The Centers for Disease Control and Prevention (CDC) recently announced that the outbreak of salmonella infection in 20 American states could be linked to kratom products. Out of the 28 cases, California alone reported three, while North Carolina, Ohio, Oklahoma, Oregon, Pennsylvania and Utah had two cases of salmonella infection each. Though no casualty has been reported till now, the whole genome sequencing (WGS) performed on the patients suggest a common source of infection. find out this here
Salmonella bacteria, found in the intestine of humans and animals, are excreted through the bowel. It finds its way to food through improper handling and can result in diarrhea-kind of conditions. While raw meats and dairy products are the most common sources of salmonella, they can enter other products meant for human consumption in case the appropriate hygiene standards are not met while handling, packaging and transporting them for consumption.
These products also include weed and kratom. Some of the significant sections that stand more vulnerable compared to others to salmonella infection include pregnant women, young children, older adults, people with poor immune, patients undergoing chemotherapy, etc. Unfortunately, the chances of person-to-person transmission is quite high in this type of infection.
Not just a plant, but also a substance more potent than opioids
Many see kratom, a native of Southeast Asia, as a wonder drug due to its pain-relieving properties. However, the latest research indicates that the impact of this drug is similar to opiates, such as codeine, fentanyl and morphine. Among the pain-relieving alkaloids present in kratom, mitragynine is 13 times more potent than morphine. It also inflicts addiction and withdrawal symptoms as witnessed in the case of narcotic withdrawal.

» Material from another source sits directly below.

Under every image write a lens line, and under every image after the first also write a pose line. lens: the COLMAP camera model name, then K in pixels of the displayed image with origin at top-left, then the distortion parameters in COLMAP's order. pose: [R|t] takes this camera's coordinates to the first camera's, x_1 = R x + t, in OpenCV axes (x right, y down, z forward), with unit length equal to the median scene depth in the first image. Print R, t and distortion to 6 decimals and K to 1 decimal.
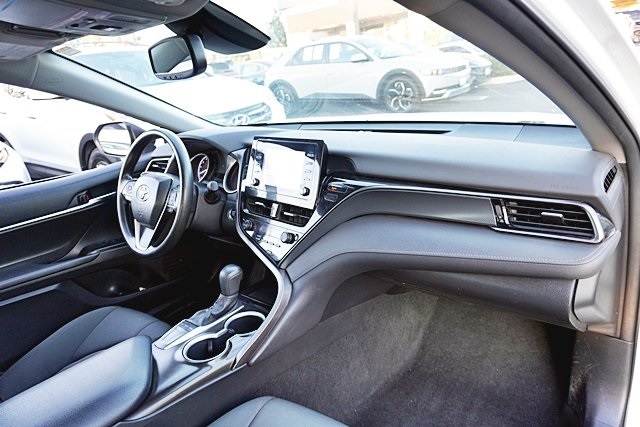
lens RADIAL K [[429.9, 0, 314.9], [0, 429.9, 207.2], [0, 0, 1]] dist [-0.045184, 0.034924]
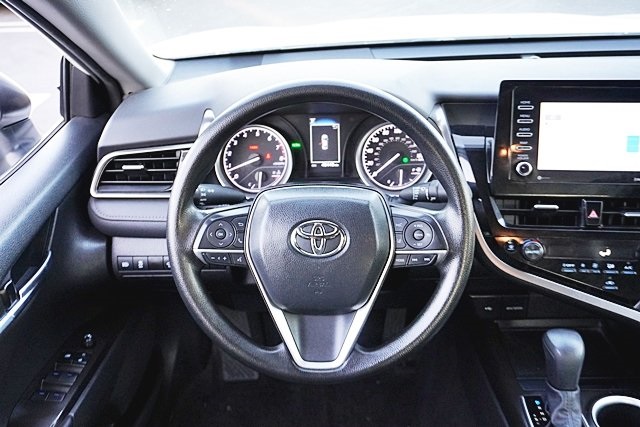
lens RADIAL K [[613.3, 0, 314.8], [0, 613.3, 215.1], [0, 0, 1]] dist [0.000547, 0.000000]
pose [[0.778089, -0.212489, 0.591122, -0.119569], [0.146863, 0.976504, 0.157707, -0.023975], [-0.610744, -0.035896, 0.791014, 0.083982]]
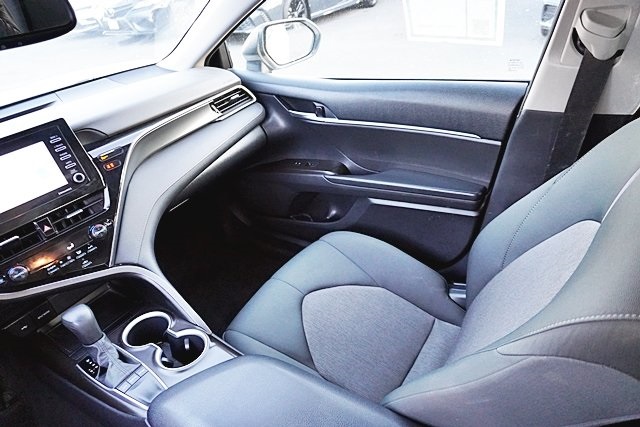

Being a plant-based product, many manufacturers promote kratom as a safe substance for treatment. On the contrary, kratom is similar to opioids in terms of effects and risks. This biased marketing has led to the popularization of kratom across the United States. Thus many people commonly use kratom to treat pain, anxiety, depression, etc. Moreover, the stringent measures against opioid epidemic has diverted users to kratom.
Considering its addictive properties and the recent repercussions on the masses, FDA Commissioner Scott Gottlieb issued an advisory warning people about the hazards of kratom. Denying any evidence of therapeutic use and benefit of kratom, the FDA took the decisive step to curb the menace from becoming another drug epidemic. Many people abuse kratom to experience opioid-like psychoactive effects. It is also a major roadblock to the fight against opioid epidemic, which claims thousands of lives every year.